If launched with 2 (or more) ranks, the application crashes:
➜ srun -n 2 ./mpi-all-reduce.exe
Running with CUDA. Number of GPUs: 4; using GPU 0 (rank = 0)
Running with CUDA. Number of GPUs: 4; using GPU 1 (rank = 1)
…
Test reduction with data on device
[jwc09n000.adm09.juwels.fzj.de:mpi_rank_0][error_sighandler] Caught error: Segmentation fault (signal 11)
[jwc09n000.adm09.juwels.fzj.de:mpi_rank_1][error_sighandler] Caught error: Segmentation fault (signal 11)
srun: error: jwc09n000: tasks 0-1: Segmentation fault

Experiment 1: 2N

During pin-pointing the issue, we found that using 2N as the count size, at least all entries in the reduced buffer are correct.
➜ srun -n 1 ./mpi-all-reduce--exp-1.exe
…
~ EXPERIMENT 1
i: 0; data: 1.000000
i: 1; data: 1.000000
i: 2; data: 1.000000
i: 3; data: 1.000000
i: 4; data: 1.000000
i: 5; data: 1.000000
i: 6; data: 1.000000
i: 7; data: 1.000000
i: 8; data: 1.000000
i: 9; data: 1.000000

Unfortunately, the program crashes for 2 ranks in the same manner it did for 1 rank.
Experiment 2: No MPI_IN_PLACE

Using a second, temporary buffer on the GPU, we test if the error is related to in-place reduction. The same behavior as in the original case can be seen for 1 rank:
➜ srun -n 1 ./mpi-all-reduce--exp-2.exe
…
~ EXPERIMENT 2
i: 0; data: 1.000000
i: 1; data: 1.000000
i: 2; data: 1.000000
i: 3; data: 1.000000
i: 4; data: 1.000000
i: 5; data: 0.000000
i: 6; data: 0.000000
i: 7; data: 0.000000
i: 8; data: -nan
i: 9; data: 0.000000

But differently to the original case, this version does not crash for multiple ranks. Unfortunately, the result is still wrong:
➜ srun -n 2 ./mpi-all-reduce--exp-2.exe
…
~ EXPERIMENT 2
~ EXPERIMENT 2
i: 0; data: 2.000000
i: 1; data: 2.000000
i: 2; data: 2.000000
i: 3; data: 2.000000
i: 4; data: 2.000000
i: 5; data: 0.000000
i: 6; data: 0.000000
i: 7; data: 0.000000
…

Experiment 3: MPI_Reduce instead of MPI_Allreduce

Using MPI_Reduce() instead of MPI_Allreduce() works as intended; both for single and multiple ranks.
➜ srun -n 1 ./mpi-all-reduce--exp-3.exe
…
~ EXPERIMENT 3
i: 0; data: 1.000000
i: 1; data: 1.000000
i: 2; data: 1.000000
i: 3; data: 1.000000
i: 4; data: 1.000000
i: 5; data: 1.000000
i: 6; data: 1.000000
…

➜ srun -n 2 ./mpi-all-reduce--exp-3.exe
…
~ EXPERIMENT 3
~ EXPERIMENT 3
i: 0; data: 2.000000
i: 0; data: 2.000000
i: 1; data: 2.000000
i: 2; data: 2.000000
i: 3; data: 2.000000
…

Experiment Large N: Large Buffer (1024 entries)

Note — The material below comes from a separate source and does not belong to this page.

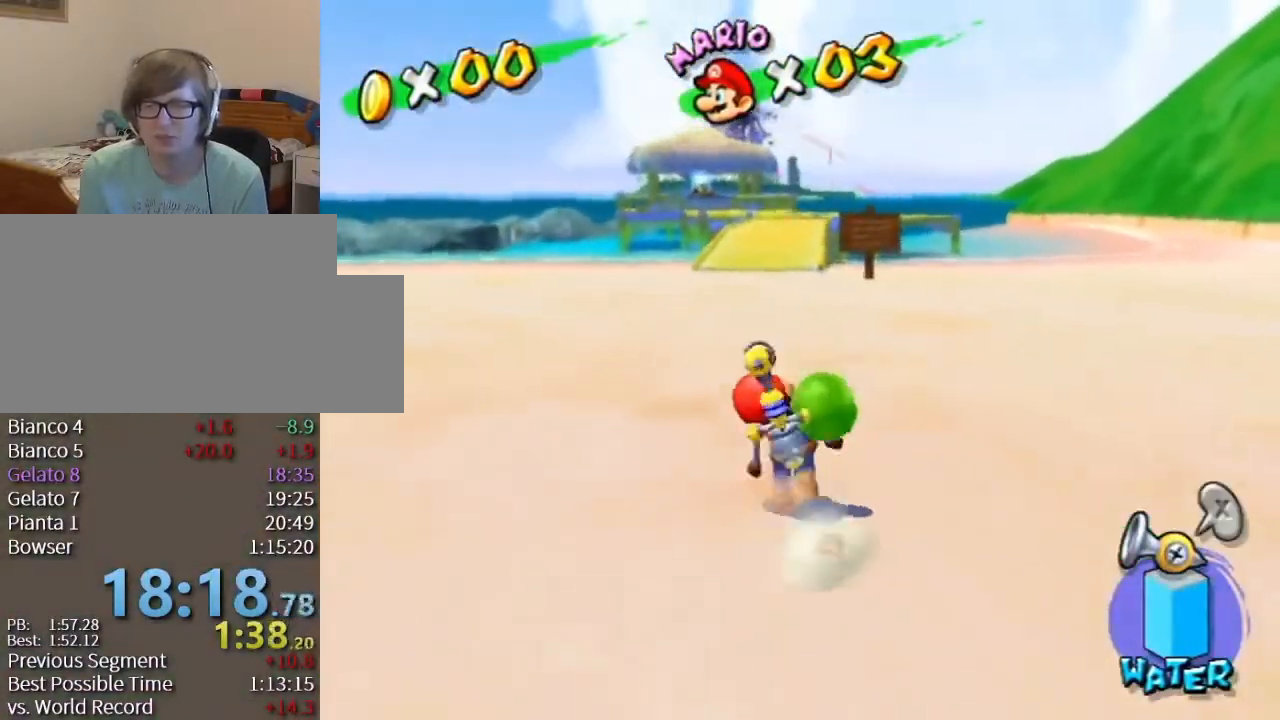
{"buttons": ["R1"], "left_stick": "up", "right_stick": "center", "events": [[33, "B", "up"], [167, "R1", "down"]]}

We saw that the behavior is different for larger buffers, as an example we chose N = 1024.
In that case, the 1-rank-run works as expected and produces correct results:
➜ srun -n 1 ./mpi-all-reduce--exp-large-N.exe
… 
i: 768; data: 1.000000
i: 769; data: 1.000000
i: 770; data: 1.000000
i: 771; data: 1.000000
i: 772; data: 1.000000
…

But unfortunately, the case for multiple ranks does not produce the correct results.
➜ srun -n 2 ./mpi-all-reduce--exp-large-N.exe
… 
Test reduction with data on device
i: 992; data: 256.000000
i: 993; data: 256.000000
…

Experiments with MVAPICH 2.3.3-GDR

On 13 January, 2.3.3 was installed on JUWELS(/JURECA). Unfortunately, the minimal reproducer is still not functioning properly. It is reporting differently from previous experiments, though.
This MVAPICH version gave a warning message relating to pointing $LD_PRELOAD to libmpi.so. With that, and recent gdrcopy improvement, the 2.3.3 module exports the following environment variables:
setenv("LD_PRELOAD","/gpfs/software/juwels/stages/Devel-2019a/software/MVAPICH2/2.3.3-GCC-8.3.0-GDR/lib64/libmpi.so")
setenv("MV2_GPUDIRECT_LIMIT","4194304")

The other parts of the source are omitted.